Na pytanie, czy w związku z tym będzie przeszkadzał w obsadzie polskich ambasad odpowiedział, że nie. - Jeżeli jakiś ambasador będzie miał moją 100-procentową akceptację, to oczywiście zostanie wysłany - zaznaczył Lech Kaczyński. Dodał, że do konstytucyjnych uprawnień prezydenta należy powoływanie przedstawicieli RP w innych państwach i organizacjach międzynarodowych.
Prezydent podkreślił, że podczas spotkania z Donaldem Tuskiem przekaże mu informacje na temat Sikorskiego, które nie są jawne. Na pytanie, czy są to "straszne" informacje, odparł, że Tusk sam to oceni, ale przekazanie ich nastąpi "nawet bez towarzystwa najbliższych współpracowników prezydenta".
- Właśnie w tej sprawie chcę się spotkać - przyznał Lech Kaczyński.Prezydent ujawnił natomiast, że jednym z powodów takiej opinii jest forsowana przez Sikorskiego "uparta chęć" powoływania na "różne stanowiska" byłego szefa WSI gen. Marka Dukaczewskiego.
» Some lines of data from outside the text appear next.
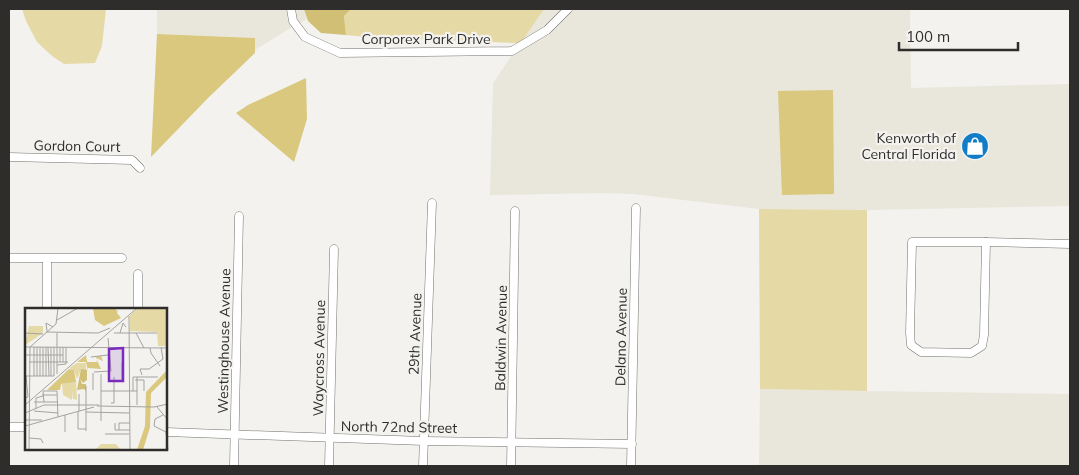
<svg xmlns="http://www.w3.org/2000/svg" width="1079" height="475" font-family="Mulish,sans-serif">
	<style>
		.built { fill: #e9e6db }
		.green { fill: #e5d9a6 }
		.forest { fill: #d0bf75 }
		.water { fill: #d9c87e }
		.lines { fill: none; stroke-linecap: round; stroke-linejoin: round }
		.street-casing { stroke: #71716d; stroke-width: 9 }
		.street { stroke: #fff; stroke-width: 8 }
		.labels { text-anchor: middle; stroke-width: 4.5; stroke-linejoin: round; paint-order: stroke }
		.street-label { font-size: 14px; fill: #2e2d2c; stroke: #f3f2ee }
		.poi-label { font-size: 14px; fill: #2e2d2c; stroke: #f3f2ee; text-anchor: end }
		.inset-road { fill: none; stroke: #a4a3a0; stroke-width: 1 }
		.view { fill: #7b2cbf; fill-opacity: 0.15; stroke: #7b2cbf; stroke-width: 2.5 }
		.inset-edge { fill: none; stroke: #2e2d2c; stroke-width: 2.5 }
	</style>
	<rect width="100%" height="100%" fill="#f3f2ee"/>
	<!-- built -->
	<g class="built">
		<path d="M157,9h129l2,13 4,5 -37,23 -1,-12 -97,-4z"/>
		<path d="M296,9h8l3,10 -7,4 -3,-4z"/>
		<path d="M544,9h18l-18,18 -21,13z"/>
		<path d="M574,9h336l1,79 159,-4v122l-203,4 -108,-1 -126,-15 -29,-1 -114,2 3,-112 19,-28 39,-22z"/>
		<path d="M760,389l107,2 203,3v72h-311z"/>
	</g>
	<!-- green -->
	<g class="green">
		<path d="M22,9h84l-4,37 -7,17 -31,1 -12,-8 -15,-14 -11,-21z"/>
		<path d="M351,9h193l-21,31 -6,3 -152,-6 -19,-2 -2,-19z"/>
		<path d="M759,209l108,1v181l-107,-2z"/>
	</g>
	<!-- forest -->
	<path class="forest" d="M304,9h47l-7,7 2,19 -25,-2 -13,-12z"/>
	<!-- water -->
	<g class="water">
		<path d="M157,34l98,4v15l-47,45 -57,59z"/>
		<path d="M306,78l1,41 -13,43 -58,-49 12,-8z"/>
		<path d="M833,90l1,104 -52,1 -4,-104z"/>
	</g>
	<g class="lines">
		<!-- street casing -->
		<g class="street-casing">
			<g id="street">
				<path d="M291,9l2,12 12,16 35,16 172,-2 35,-21 21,-21"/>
				<path d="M9,157l123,3 8,8"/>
				<path d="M912,242h74l-2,93 -2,11 -11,7 -50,-1 -10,-7 -1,-12z"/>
				<path d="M986,242l84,2"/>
				<path d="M9,258h113"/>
				<path d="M47,309v-50"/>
				<path d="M138,309v-35"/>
				<path d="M9,427h17"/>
				<path d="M166,432l258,9 208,3"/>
				<path d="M234,466l5,-250"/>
				<path d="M329,466l5,-217"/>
				<path d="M423,466l9,-263"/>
				<path d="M511,466l4,-255"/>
				<path d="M631,466l5,-258"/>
			</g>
		</g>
		<!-- street -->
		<use href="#street" class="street"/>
	</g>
	<!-- icons -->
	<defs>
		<g id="shop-disc" transform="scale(1.4375)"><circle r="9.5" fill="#117dc8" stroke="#f3f2ee"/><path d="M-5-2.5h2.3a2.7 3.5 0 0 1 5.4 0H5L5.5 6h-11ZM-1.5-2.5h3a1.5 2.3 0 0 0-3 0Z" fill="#fff"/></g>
	</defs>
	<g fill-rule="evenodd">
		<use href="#shop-disc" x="975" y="146"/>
	</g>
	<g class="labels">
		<!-- street labels -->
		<g class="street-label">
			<text x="426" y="44">Corporex Park Drive</text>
			<text transform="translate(77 146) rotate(1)" y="5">Gordon Court</text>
			<text transform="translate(415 334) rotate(-88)" y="5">29th Avenue</text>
			<text transform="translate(621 337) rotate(-89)" y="5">Delano Avenue</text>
			<text transform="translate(501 338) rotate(-89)" y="5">Baldwin Avenue</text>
			<text transform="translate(224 341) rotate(-89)" y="5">Westinghouse Avenue</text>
			<text transform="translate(319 358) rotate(-89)" y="5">Waycross Avenue</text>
			<text transform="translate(399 427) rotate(1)" y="5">North 72nd Street</text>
		</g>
		<!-- poi labels -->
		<g class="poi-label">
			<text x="956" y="143">Kenworth of<tspan x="956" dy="16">Central Florida</tspan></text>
		</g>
	</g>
	<!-- overview -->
	<g transform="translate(25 308)">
		<rect width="142" height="142" fill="#f3f2ee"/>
		<path d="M113,0h29v38h-9l-1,-14 -27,-1v-16zM4,18h14v7l-18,12zM52,55h9v7l-4,2 1,3 -2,-5 -4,9 -3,-9 -5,-2zM51,74l1,18 -4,-1 -1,-8v9l-9,-5 -1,-11zM76,136h15l5,6h-26z" fill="#e5d9a6"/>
		<path d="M56,61l6,1v10l-4,3 -3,-4 2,5h4v7l-2,-2 -7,1z" fill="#d0bf75"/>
		<path d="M68,0h23l1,4 3,-4 -3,5 4,5 -17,8 -9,-6zM61,47l1,7h10l-1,-5 5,-1 2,5 -7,-3 5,11 -13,-1v3l-2,-9h-9zM44,61l5,1 2,12 -15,2 -1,6h-13zM142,62v7l-16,16 -1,34 -7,23h-6l8,-24 1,-34z" fill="#d9c87e"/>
		<path class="inset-road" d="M104,8l1,134M32,12l21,-12M22,23l-1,-8 7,4M21,24l52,1 12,-5M0,25l18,1M32,25v41M89,25h43M95,25l3,-10 3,4M111,25l8,15M0,39l143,1M9,39v29M12,39v29M15,39v29M18,39v29M21,39v29M23,39l1,29M26,39v29M35,39v15M38,39v15M125,40l1,5 9,13M0,47h38M66,49l17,-2M4,54h39M32,57l9,-1v-17M69,64l17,-1 -3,-33M68,65v17M76,66v31M117,67l-2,-6h9l14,-10 -2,-12M0,68h29v-29M112,69v28M110,72h9v11M97,74v-20M76,83h36M108,83v-14h25M54,86v17M17,87h15M0,90l3,-1 -2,-21M9,94h24M19,94l-1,-11h14l1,26M86,95h3v-26M0,97l112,-97M72,98l57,1 14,-3M132,99l11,13M11,101v-11l7,-2M9,103l24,2M53,103v18h8M61,104l43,1M0,105l19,-8h55M40,107v17M138,107l-8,4 -1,7 12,6 2,18M0,112h17M76,113v-16M90,115v7h15M0,118l69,-19M94,122v-7h11M61,123v-45M80,126h24M4,130l12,1 2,4M4,142l1,-103 26,-23 2,-16"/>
		<path class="view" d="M98,40v33h-14v-32z"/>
		<rect width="142" height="142" class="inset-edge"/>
	</g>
	<!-- border -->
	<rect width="1079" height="475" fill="none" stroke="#2e2d2c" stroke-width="20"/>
	<!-- scale -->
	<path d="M899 42v8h119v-8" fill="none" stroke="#2e2d2c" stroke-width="2.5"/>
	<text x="906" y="42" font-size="15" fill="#2e2d2c" stroke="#f3f2ee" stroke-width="4" paint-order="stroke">100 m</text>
</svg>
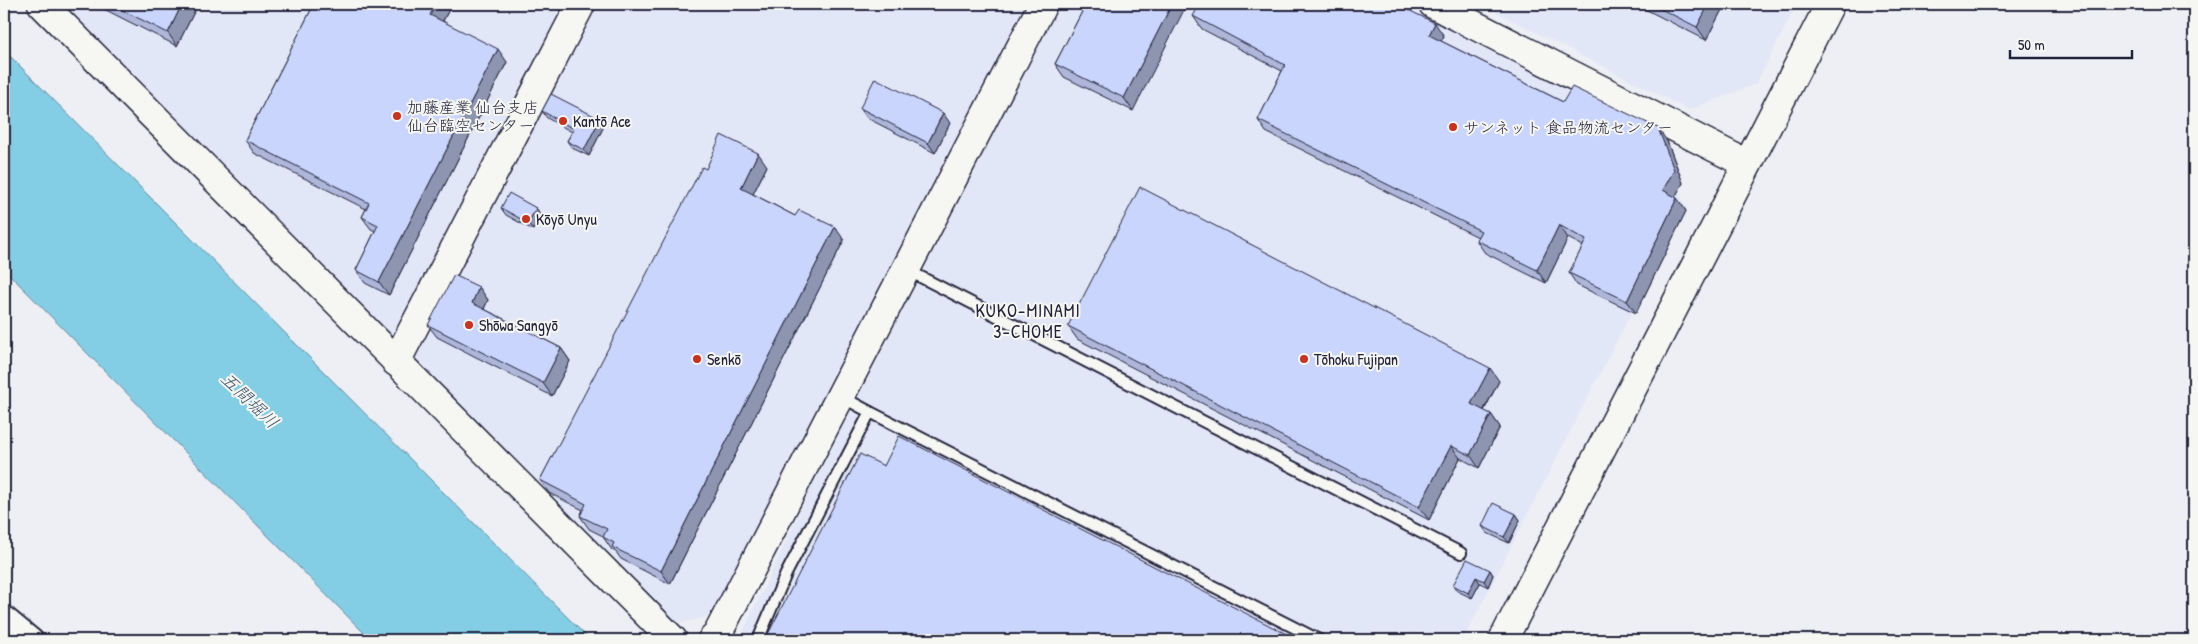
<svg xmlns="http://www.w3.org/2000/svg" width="2198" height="644" font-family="'Patrick Hand','Klee One',sans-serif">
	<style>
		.built { fill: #e2e7f7 }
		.water { fill: #84cee5; stroke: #5d89a1 }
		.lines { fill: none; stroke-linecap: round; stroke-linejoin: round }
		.lane-casing { stroke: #22223b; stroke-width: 14 }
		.street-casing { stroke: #22223b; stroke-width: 24 }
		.secondary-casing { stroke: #22223b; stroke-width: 31 }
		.lane { stroke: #f6f6f2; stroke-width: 10 }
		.street { stroke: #f6f6f2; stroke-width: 20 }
		.secondary { stroke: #f6f6f2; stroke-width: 28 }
		.wall { fill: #aeb7da; stroke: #22223b }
		.shaded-wall { fill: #8d95b1; stroke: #22223b }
		.building { fill: #cad5fd; stroke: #22223b }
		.poi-dot { fill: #c8321e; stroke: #f6f6f2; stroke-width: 2 }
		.labels { text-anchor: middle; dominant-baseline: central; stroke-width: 4; stroke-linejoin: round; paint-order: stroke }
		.poi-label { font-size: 16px; fill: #22223b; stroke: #f6f6f2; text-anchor: start }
		.neighbourhood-label { font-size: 18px; letter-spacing: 1px; fill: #22223b; stroke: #f6f6f2 }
		.water-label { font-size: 18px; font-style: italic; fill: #3f566e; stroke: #f6f6f2 }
	</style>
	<rect width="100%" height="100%" fill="#edeff4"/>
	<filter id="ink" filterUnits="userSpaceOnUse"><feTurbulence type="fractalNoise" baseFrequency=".02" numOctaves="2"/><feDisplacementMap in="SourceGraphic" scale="10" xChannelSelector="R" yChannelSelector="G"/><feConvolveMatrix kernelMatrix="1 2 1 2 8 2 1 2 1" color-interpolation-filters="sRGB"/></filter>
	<g filter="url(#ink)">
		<!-- built -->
		<g class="built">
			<polygon points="62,4 1025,4 710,617 673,624"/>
			<polygon points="1059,4 1402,4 1658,134 1685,208 1463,640 739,640 815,480"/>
			<polygon points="1480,4 1797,4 1756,84 1689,110"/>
		</g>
		<!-- water -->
		<polygon class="water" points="4,50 590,640 371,640 4,269"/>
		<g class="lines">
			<!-- lane casing -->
			<g class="lane-casing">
				<g id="lane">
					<polyline points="907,270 1461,553"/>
					<polyline points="842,397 870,412"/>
					<polyline points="758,640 786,574 870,412 1319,640"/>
				</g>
			</g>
			<!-- street casing -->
			<g class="street-casing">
				<polyline id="street" points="4,616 33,640"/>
			</g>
			<!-- secondary casing -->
			<g class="secondary-casing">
				<g id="secondary">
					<polyline points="42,4 673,640"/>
					<polyline points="1433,4 1747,164"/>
					<polyline points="396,362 581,4"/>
					<polyline points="712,640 717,635 1043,4"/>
					<polyline points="1503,640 1830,4"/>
				</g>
			</g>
			<!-- lane -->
			<use href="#lane" class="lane"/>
			<!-- street -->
			<use href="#street" class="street"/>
			<!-- secondary -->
			<use href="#secondary" class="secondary"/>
		</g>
		<!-- wall -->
		<g class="wall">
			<polygon points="98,4 198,4 177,46 100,7"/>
			<polygon points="314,4 452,4 443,21 507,62 389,295 365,283 356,270 375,231 371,229 362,217 366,209 254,153 245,140"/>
			<polygon points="1086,4 1133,111 1064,77 1055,64"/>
			<polygon points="1635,4 1725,4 1706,40"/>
			<polygon points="1193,16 1444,36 1441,41 1563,102 1667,141 1683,183 1675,197 1677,198 1686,211 1636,313 1577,285 1569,273 1583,246 1568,238 1546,283 1485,253 1476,240 1478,237 1266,132 1258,120 1282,71 1202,29"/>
			<polygon points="860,108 950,123 935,153 867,118"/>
			<polygon points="542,111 604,126 589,156 572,148 567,141 572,132 547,118"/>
			<polygon points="767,166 753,194 795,216 844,240 670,584 621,559 616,552 612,550 603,537 603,536 589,529 580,516 583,510 549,493 540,480 706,169"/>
			<polygon points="501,208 536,208 541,215 533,230 506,215"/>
			<polygon points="479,287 488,300 484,309 561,348 570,361 552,396 437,337 428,325"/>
			<polygon points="1068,326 1499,381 1484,411 1491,414 1500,427 1479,468 1460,458 1429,520 1077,339"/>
			<polygon points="1516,514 1520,520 1509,543 1487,533 1482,526"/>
			<polygon points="1490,570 1493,575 1488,587 1480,583 1472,598 1457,591 1453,585"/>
		</g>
		<!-- shaded-wall -->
		<g class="shaded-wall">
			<polygon points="182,4 198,4 177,46 168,33"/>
			<polygon points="436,4 452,4 439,28 430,15"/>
			<polygon points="1172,4 1187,4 1133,111 1124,98"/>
			<polygon points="1709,4 1725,4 1706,40 1697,27"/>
			<polygon points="1435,23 1444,36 1437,48 1429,35"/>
			<polygon points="498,49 507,62 389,295 379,282"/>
			<polygon points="943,113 950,123 935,153 928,143"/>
			<polygon points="600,119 604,126 589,156 584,150"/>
			<polygon points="1658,128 1667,141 1683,183 1672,202 1663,190"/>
			<polygon points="758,153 767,166 750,200 741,188"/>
			<polygon points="1677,198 1686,211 1636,313 1627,301"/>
			<polygon points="536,208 541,215 533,230 528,223"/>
			<polygon points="1559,225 1568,238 1546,283 1537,270"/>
			<polygon points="835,227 844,240 670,584 661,571"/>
			<polygon points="479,287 488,300 481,315 472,303"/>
			<polygon points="561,348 570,361 552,396 543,383"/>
			<polygon points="1490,368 1499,381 1480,417 1471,404"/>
			<polygon points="1491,414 1500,427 1479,468 1470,455"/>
			<polygon points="1451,446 1460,458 1429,520 1419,507"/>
			<polygon points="1516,514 1520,520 1509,543 1504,537"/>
			<polygon points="1490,570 1493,575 1488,587 1484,581"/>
			<polygon points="1476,577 1480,583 1472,598 1468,593"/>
		</g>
		<!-- building -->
		<g class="building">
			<polygon points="110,4 182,4 168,33"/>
			<polygon points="314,4 436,4 430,15 498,49 379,282 356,270 378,225 362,217 369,203 245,140"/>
			<polygon points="1086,4 1172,4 1124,98 1055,64"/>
			<polygon points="1200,4 1396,4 1435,23 1429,35 1563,102 1572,87 1658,128 1674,170 1663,190 1677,198 1627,301 1569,273 1586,240 1559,225 1537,270 1476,240 1481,231 1258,120 1285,65 1193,16"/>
			<polygon points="1651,4 1709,4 1697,27"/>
			<polygon points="875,78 943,113 928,143 860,108"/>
			<polygon points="551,94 600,119 584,150 567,141 574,129 542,111"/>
			<polygon points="721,135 758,153 741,188 795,216 799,210 835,227 661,571 612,547 614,543 603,537 607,529 580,516 586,504 540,480 702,167 706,169"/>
			<polygon points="1140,187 1490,368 1471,404 1491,414 1470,455 1451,446 1419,507 1068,326"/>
			<polygon points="509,193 536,208 528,223 501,208"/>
			<polygon points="454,275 479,287 472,303 561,348 543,383 428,325"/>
			<polygon points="899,436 1298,640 765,640 860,454 884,466"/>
			<polygon points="1493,503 1516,514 1504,537 1482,526"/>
			<polygon points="1467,559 1490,570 1484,581 1476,577 1468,593 1453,585"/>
		</g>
	</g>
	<!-- markers -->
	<g class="poi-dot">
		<circle cx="397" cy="116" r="5"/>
		<circle cx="563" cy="121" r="5"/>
		<circle cx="1453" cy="127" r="5"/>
		<circle cx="526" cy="219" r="5"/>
		<circle cx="469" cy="325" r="5"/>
		<circle cx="697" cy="359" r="5"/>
		<circle cx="1304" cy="359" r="5"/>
	</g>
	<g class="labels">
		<!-- poi labels -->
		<g class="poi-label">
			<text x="407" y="107">加藤産業 仙台支店<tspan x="407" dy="18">仙台臨空センター</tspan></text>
			<text x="573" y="121">Kantō Ace</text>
			<text x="1463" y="127">サンネット 食品物流センター</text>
			<text x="536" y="219">Kōyō Unyu</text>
			<text x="479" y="325">Shōwa Sangyō</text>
			<text x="707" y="359">Senkō</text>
			<text x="1314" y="359">Tōhoku Fujipan</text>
		</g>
		<!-- neighbourhood labels -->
		<g class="neighbourhood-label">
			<text x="1028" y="310">KUKO-MINAMI<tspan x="1028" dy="21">3-CHOME</tspan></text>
		</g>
		<!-- water labels -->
		<g class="water-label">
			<text transform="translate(250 400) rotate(44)">五間堀川</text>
		</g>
	</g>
	<!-- margin -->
	<rect width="2198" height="644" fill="none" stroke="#f6f6f2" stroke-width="20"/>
	<rect x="10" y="10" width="2178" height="624" fill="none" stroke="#22223b" stroke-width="2" filter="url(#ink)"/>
	<!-- scale -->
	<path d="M2010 50v8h122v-8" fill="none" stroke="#22223b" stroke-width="2.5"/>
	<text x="2018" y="50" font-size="15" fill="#22223b" stroke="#f6f6f2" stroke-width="4" paint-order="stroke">50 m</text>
</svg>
Według prezydenta wiązać by się to musiało z awansem generała.
Zapowiedział, że jego rozmowa z szefem Platformy będzie też dotyczyła kwestii związanych najważniejszymi, strategicznymi, polskimi problemami w polityce zagranicznej - sprawami europejskimi, czy tarczą antyrakietową.